------ Given entries ------
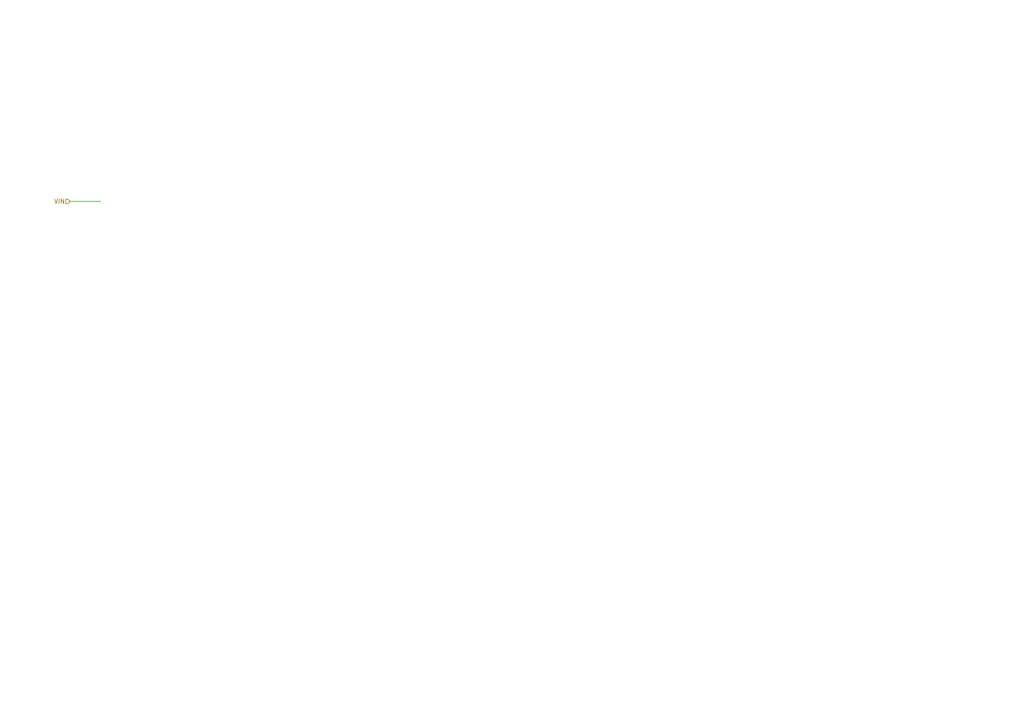
<source format=kicad_sch>
(kicad_sch (version 20210621) (generator eeschema)

  (uuid bd9ab828-498a-4e4b-97fa-6f2a60bbd242)

  (paper "A4")

  


  (wire (pts (xy 20.32 58.42) (xy 29.21 58.42))
    (stroke (width 0) (type solid) (color 0 0 0 0))
    (uuid e81d837d-fb24-4984-9d11-479eede9241e)
  )

  (hierarchical_label "VIN" (shape input) (at 20.32 58.42 180)
    (effects (font (size 1.27 1.27)) (justify right))
    (uuid 0de97f8d-43ef-45b5-8765-d221c02daf23)
  )
)

</source>
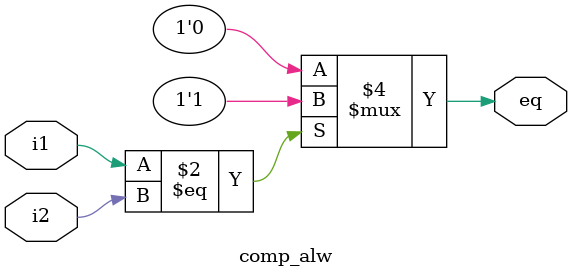
<source format=v>
module comp_alw (
    input wire i1,i2,
    output reg eq
);
always@(i1,i2)
begin
if (i1==i2)
eq=1'b1;
else
eq=1'b0;    
end
endmodule
</source>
------
[Problem description]
Check each line of the data for "input". Copy the lines where it turns up.

[Task solution]
  (hierarchical_label "VIN" (shape input) (at 20.32 58.42 180)
    input wire i1,i2,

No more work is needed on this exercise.